[Collected data entries]

########################################

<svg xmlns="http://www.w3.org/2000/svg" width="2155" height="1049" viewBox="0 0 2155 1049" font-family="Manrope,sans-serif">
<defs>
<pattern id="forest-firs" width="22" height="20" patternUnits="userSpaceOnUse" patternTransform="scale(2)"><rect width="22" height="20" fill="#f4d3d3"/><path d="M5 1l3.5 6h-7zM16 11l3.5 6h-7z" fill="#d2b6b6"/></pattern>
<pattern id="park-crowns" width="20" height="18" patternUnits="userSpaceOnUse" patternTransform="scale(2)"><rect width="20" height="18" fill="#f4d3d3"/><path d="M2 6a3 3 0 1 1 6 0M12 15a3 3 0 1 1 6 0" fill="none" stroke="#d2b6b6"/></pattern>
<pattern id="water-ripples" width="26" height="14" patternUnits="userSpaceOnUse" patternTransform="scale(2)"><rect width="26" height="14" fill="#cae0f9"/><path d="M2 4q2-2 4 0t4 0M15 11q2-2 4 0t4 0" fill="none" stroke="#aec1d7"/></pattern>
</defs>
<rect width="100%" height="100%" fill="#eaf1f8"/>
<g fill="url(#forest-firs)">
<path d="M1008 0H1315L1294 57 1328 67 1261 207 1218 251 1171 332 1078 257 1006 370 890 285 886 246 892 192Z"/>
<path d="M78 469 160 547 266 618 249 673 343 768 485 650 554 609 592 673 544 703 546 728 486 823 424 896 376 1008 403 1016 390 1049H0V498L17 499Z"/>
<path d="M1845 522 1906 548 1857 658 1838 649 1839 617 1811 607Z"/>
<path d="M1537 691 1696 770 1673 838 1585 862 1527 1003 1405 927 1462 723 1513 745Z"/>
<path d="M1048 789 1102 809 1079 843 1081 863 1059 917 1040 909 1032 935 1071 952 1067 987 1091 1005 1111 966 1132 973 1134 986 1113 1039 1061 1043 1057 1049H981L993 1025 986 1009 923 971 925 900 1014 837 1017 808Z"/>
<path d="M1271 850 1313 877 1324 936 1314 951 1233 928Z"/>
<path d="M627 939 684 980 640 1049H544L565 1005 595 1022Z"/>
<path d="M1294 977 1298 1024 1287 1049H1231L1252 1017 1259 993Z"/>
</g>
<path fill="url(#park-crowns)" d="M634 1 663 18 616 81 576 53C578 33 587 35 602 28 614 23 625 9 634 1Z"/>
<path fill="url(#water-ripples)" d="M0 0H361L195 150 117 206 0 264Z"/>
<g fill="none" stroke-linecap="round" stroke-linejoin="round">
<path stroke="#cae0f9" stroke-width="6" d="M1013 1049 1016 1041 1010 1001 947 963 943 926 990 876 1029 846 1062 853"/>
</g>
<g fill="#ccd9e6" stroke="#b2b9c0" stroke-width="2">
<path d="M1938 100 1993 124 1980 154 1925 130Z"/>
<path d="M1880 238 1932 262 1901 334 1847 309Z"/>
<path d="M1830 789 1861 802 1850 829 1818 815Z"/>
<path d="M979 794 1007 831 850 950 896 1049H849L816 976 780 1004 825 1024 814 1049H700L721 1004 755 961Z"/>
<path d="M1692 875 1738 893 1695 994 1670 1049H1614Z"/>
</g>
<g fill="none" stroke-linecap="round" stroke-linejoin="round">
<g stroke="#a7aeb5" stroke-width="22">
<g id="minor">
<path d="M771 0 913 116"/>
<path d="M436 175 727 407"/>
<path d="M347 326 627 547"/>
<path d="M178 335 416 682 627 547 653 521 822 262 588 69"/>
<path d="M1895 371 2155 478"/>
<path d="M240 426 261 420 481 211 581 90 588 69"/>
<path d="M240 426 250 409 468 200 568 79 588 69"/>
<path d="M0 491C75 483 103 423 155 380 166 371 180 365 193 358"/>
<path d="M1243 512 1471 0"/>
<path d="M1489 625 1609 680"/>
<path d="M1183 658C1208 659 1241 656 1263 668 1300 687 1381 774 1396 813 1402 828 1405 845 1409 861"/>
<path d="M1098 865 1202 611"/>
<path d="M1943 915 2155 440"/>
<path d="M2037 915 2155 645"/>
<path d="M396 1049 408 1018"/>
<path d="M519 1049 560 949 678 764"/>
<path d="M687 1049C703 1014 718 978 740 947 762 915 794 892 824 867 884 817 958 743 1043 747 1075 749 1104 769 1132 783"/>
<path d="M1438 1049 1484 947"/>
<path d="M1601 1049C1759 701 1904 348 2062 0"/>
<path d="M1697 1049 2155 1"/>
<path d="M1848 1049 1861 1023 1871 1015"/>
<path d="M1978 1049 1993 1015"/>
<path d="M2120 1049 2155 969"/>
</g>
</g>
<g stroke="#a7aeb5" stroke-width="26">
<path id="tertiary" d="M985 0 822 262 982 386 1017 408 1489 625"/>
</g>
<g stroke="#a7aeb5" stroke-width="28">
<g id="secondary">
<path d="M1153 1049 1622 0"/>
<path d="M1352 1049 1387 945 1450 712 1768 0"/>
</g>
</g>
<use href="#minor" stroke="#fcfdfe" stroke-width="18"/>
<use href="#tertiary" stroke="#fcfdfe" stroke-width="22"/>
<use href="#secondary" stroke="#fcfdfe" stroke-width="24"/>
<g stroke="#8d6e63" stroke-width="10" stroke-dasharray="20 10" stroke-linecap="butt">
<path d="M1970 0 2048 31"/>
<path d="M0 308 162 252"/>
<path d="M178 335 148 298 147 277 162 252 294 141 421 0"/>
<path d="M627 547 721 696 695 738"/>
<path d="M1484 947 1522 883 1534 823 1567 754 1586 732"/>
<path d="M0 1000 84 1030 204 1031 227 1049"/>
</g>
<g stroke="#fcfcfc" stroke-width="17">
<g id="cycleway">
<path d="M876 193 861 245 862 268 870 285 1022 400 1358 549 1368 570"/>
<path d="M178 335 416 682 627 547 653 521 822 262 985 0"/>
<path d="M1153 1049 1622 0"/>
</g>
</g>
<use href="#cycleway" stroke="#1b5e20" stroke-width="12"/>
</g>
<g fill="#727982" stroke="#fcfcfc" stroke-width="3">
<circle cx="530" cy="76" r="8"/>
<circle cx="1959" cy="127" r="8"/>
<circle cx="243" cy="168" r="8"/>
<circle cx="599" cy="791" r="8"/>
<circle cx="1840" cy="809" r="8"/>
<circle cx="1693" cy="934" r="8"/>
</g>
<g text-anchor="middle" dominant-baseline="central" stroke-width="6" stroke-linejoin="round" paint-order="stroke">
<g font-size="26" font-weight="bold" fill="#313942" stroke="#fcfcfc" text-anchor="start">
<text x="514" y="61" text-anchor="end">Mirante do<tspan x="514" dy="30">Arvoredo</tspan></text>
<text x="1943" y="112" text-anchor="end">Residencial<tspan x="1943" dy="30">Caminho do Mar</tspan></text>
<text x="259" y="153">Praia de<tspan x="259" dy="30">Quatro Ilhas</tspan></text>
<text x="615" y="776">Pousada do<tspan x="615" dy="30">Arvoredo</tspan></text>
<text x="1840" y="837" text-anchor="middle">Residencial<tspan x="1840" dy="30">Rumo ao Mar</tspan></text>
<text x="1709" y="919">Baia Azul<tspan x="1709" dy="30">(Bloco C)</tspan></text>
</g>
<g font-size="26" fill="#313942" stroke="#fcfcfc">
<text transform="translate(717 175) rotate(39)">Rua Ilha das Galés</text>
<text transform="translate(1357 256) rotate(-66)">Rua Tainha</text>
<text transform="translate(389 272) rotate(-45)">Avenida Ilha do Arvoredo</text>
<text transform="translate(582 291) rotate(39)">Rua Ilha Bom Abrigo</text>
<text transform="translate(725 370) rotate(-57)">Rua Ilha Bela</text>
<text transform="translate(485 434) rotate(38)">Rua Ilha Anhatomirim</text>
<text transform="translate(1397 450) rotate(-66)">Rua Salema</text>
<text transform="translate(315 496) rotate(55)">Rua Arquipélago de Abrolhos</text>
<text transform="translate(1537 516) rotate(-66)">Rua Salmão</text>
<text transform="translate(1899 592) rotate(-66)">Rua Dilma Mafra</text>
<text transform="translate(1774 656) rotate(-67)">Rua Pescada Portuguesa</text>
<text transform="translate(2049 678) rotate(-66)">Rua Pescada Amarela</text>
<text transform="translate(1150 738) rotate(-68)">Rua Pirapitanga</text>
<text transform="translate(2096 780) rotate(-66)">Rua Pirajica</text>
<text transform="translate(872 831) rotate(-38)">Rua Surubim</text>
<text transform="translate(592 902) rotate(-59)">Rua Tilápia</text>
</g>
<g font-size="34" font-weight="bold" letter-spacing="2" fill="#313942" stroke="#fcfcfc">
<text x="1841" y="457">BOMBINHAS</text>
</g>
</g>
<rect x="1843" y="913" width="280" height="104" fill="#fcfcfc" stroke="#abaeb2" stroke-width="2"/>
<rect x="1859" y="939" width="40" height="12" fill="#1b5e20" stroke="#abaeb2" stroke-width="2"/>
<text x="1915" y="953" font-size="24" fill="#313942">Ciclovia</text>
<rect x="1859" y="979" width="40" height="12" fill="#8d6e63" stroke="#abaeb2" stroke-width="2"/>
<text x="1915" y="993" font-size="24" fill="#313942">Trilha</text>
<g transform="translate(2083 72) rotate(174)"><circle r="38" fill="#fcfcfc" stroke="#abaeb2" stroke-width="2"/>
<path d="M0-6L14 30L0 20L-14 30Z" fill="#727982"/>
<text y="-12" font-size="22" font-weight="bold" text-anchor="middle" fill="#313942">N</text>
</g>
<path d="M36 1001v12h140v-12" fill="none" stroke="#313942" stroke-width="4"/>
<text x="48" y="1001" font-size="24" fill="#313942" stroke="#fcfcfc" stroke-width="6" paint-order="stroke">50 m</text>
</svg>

########################################

» Work instructions: Please find, in the entries above, every line where "fcfdfe" occurs, and copy it.

» Solution:
<use href="#minor" stroke="#fcfdfe" stroke-width="18"/>
<use href="#tertiary" stroke="#fcfdfe" stroke-width="22"/>
<use href="#secondary" stroke="#fcfdfe" stroke-width="24"/>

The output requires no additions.